[[ GIVEN ENTRIES, beginning ]]
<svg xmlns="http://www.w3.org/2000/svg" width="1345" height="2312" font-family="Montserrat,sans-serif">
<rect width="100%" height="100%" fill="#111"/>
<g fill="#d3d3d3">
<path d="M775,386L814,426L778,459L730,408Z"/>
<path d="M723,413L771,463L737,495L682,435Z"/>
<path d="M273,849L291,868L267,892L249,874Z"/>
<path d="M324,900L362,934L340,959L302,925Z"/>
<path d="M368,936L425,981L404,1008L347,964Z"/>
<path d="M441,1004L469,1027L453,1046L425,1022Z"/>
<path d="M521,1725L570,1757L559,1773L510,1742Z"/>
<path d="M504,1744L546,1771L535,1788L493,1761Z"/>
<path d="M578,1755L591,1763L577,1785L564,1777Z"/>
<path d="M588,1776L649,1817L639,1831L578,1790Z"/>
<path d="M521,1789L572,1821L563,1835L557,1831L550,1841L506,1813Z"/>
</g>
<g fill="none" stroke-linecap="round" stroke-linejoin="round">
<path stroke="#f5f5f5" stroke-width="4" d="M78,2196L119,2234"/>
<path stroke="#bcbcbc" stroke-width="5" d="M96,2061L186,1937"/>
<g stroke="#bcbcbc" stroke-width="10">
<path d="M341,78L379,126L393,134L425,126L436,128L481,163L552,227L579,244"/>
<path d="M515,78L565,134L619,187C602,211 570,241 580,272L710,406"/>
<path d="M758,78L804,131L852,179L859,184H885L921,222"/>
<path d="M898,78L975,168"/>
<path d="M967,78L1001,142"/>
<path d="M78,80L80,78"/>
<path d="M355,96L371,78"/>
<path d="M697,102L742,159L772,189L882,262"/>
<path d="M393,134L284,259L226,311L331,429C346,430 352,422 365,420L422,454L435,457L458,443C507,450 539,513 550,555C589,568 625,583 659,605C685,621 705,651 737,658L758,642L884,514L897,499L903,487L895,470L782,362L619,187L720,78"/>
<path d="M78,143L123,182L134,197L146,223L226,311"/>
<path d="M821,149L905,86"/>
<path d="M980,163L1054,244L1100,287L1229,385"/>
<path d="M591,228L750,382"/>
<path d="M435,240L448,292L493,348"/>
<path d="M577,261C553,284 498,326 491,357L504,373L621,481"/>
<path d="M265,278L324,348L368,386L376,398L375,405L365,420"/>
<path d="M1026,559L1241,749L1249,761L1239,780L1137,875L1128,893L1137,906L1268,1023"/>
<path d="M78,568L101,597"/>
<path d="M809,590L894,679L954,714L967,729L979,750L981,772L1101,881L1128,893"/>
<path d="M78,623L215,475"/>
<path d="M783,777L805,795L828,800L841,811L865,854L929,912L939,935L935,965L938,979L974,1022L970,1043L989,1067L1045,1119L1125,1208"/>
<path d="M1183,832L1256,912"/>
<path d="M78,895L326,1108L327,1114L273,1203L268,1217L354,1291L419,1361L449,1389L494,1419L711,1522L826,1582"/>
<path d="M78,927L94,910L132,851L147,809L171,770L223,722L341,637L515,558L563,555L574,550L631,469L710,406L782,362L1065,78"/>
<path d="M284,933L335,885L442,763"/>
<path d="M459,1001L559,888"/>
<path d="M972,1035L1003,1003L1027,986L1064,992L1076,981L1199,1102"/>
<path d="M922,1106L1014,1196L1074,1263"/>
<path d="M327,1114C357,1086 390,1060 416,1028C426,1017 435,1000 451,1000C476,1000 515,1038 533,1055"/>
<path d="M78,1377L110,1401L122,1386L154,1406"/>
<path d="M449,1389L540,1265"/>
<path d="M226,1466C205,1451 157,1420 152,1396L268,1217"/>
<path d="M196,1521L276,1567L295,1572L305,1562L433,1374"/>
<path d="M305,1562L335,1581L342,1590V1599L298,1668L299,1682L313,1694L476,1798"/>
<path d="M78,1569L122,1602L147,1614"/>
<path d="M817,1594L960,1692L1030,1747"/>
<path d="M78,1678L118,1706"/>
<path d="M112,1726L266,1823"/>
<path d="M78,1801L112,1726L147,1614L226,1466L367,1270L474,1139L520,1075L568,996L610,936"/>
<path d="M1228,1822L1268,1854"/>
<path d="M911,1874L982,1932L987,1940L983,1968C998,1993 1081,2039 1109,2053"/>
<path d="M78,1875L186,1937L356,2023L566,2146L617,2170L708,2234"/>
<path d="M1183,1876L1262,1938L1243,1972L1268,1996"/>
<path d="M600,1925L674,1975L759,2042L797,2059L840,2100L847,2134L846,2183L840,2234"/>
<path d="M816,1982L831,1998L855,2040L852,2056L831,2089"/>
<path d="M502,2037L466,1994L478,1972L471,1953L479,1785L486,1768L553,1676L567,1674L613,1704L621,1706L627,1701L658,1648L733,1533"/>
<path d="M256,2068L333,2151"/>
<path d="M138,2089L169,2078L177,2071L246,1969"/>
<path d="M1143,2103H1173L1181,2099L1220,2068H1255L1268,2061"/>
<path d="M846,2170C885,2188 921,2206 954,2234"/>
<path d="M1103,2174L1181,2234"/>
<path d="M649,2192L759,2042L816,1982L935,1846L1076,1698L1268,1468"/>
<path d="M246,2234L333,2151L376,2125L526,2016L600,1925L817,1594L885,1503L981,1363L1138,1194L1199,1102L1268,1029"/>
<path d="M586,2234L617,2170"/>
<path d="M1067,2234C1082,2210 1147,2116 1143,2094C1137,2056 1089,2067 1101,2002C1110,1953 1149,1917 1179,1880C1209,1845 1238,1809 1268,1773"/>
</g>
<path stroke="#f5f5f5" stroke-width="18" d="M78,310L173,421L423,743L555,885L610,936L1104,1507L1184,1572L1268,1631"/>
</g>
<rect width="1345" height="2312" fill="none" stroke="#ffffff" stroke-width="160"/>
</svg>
[[ GIVEN ENTRIES, end ]]
WORK ORDER —
A full, exact copy of the entries is the required answer.

THE COMPLETED TASK —
<svg xmlns="http://www.w3.org/2000/svg" width="1345" height="2312" font-family="Montserrat,sans-serif">
<rect width="100%" height="100%" fill="#111"/>
<g fill="#d3d3d3">
<path d="M775,386L814,426L778,459L730,408Z"/>
<path d="M723,413L771,463L737,495L682,435Z"/>
<path d="M273,849L291,868L267,892L249,874Z"/>
<path d="M324,900L362,934L340,959L302,925Z"/>
<path d="M368,936L425,981L404,1008L347,964Z"/>
<path d="M441,1004L469,1027L453,1046L425,1022Z"/>
<path d="M521,1725L570,1757L559,1773L510,1742Z"/>
<path d="M504,1744L546,1771L535,1788L493,1761Z"/>
<path d="M578,1755L591,1763L577,1785L564,1777Z"/>
<path d="M588,1776L649,1817L639,1831L578,1790Z"/>
<path d="M521,1789L572,1821L563,1835L557,1831L550,1841L506,1813Z"/>
</g>
<g fill="none" stroke-linecap="round" stroke-linejoin="round">
<path stroke="#f5f5f5" stroke-width="4" d="M78,2196L119,2234"/>
<path stroke="#bcbcbc" stroke-width="5" d="M96,2061L186,1937"/>
<g stroke="#bcbcbc" stroke-width="10">
<path d="M341,78L379,126L393,134L425,126L436,128L481,163L552,227L579,244"/>
<path d="M515,78L565,134L619,187C602,211 570,241 580,272L710,406"/>
<path d="M758,78L804,131L852,179L859,184H885L921,222"/>
<path d="M898,78L975,168"/>
<path d="M967,78L1001,142"/>
<path d="M78,80L80,78"/>
<path d="M355,96L371,78"/>
<path d="M697,102L742,159L772,189L882,262"/>
<path d="M393,134L284,259L226,311L331,429C346,430 352,422 365,420L422,454L435,457L458,443C507,450 539,513 550,555C589,568 625,583 659,605C685,621 705,651 737,658L758,642L884,514L897,499L903,487L895,470L782,362L619,187L720,78"/>
<path d="M78,143L123,182L134,197L146,223L226,311"/>
<path d="M821,149L905,86"/>
<path d="M980,163L1054,244L1100,287L1229,385"/>
<path d="M591,228L750,382"/>
<path d="M435,240L448,292L493,348"/>
<path d="M577,261C553,284 498,326 491,357L504,373L621,481"/>
<path d="M265,278L324,348L368,386L376,398L375,405L365,420"/>
<path d="M1026,559L1241,749L1249,761L1239,780L1137,875L1128,893L1137,906L1268,1023"/>
<path d="M78,568L101,597"/>
<path d="M809,590L894,679L954,714L967,729L979,750L981,772L1101,881L1128,893"/>
<path d="M78,623L215,475"/>
<path d="M783,777L805,795L828,800L841,811L865,854L929,912L939,935L935,965L938,979L974,1022L970,1043L989,1067L1045,1119L1125,1208"/>
<path d="M1183,832L1256,912"/>
<path d="M78,895L326,1108L327,1114L273,1203L268,1217L354,1291L419,1361L449,1389L494,1419L711,1522L826,1582"/>
<path d="M78,927L94,910L132,851L147,809L171,770L223,722L341,637L515,558L563,555L574,550L631,469L710,406L782,362L1065,78"/>
<path d="M284,933L335,885L442,763"/>
<path d="M459,1001L559,888"/>
<path d="M972,1035L1003,1003L1027,986L1064,992L1076,981L1199,1102"/>
<path d="M922,1106L1014,1196L1074,1263"/>
<path d="M327,1114C357,1086 390,1060 416,1028C426,1017 435,1000 451,1000C476,1000 515,1038 533,1055"/>
<path d="M78,1377L110,1401L122,1386L154,1406"/>
<path d="M449,1389L540,1265"/>
<path d="M226,1466C205,1451 157,1420 152,1396L268,1217"/>
<path d="M196,1521L276,1567L295,1572L305,1562L433,1374"/>
<path d="M305,1562L335,1581L342,1590V1599L298,1668L299,1682L313,1694L476,1798"/>
<path d="M78,1569L122,1602L147,1614"/>
<path d="M817,1594L960,1692L1030,1747"/>
<path d="M78,1678L118,1706"/>
<path d="M112,1726L266,1823"/>
<path d="M78,1801L112,1726L147,1614L226,1466L367,1270L474,1139L520,1075L568,996L610,936"/>
<path d="M1228,1822L1268,1854"/>
<path d="M911,1874L982,1932L987,1940L983,1968C998,1993 1081,2039 1109,2053"/>
<path d="M78,1875L186,1937L356,2023L566,2146L617,2170L708,2234"/>
<path d="M1183,1876L1262,1938L1243,1972L1268,1996"/>
<path d="M600,1925L674,1975L759,2042L797,2059L840,2100L847,2134L846,2183L840,2234"/>
<path d="M816,1982L831,1998L855,2040L852,2056L831,2089"/>
<path d="M502,2037L466,1994L478,1972L471,1953L479,1785L486,1768L553,1676L567,1674L613,1704L621,1706L627,1701L658,1648L733,1533"/>
<path d="M256,2068L333,2151"/>
<path d="M138,2089L169,2078L177,2071L246,1969"/>
<path d="M1143,2103H1173L1181,2099L1220,2068H1255L1268,2061"/>
<path d="M846,2170C885,2188 921,2206 954,2234"/>
<path d="M1103,2174L1181,2234"/>
<path d="M649,2192L759,2042L816,1982L935,1846L1076,1698L1268,1468"/>
<path d="M246,2234L333,2151L376,2125L526,2016L600,1925L817,1594L885,1503L981,1363L1138,1194L1199,1102L1268,1029"/>
<path d="M586,2234L617,2170"/>
<path d="M1067,2234C1082,2210 1147,2116 1143,2094C1137,2056 1089,2067 1101,2002C1110,1953 1149,1917 1179,1880C1209,1845 1238,1809 1268,1773"/>
</g>
<path stroke="#f5f5f5" stroke-width="18" d="M78,310L173,421L423,743L555,885L610,936L1104,1507L1184,1572L1268,1631"/>
</g>
<rect width="1345" height="2312" fill="none" stroke="#ffffff" stroke-width="160"/>
</svg>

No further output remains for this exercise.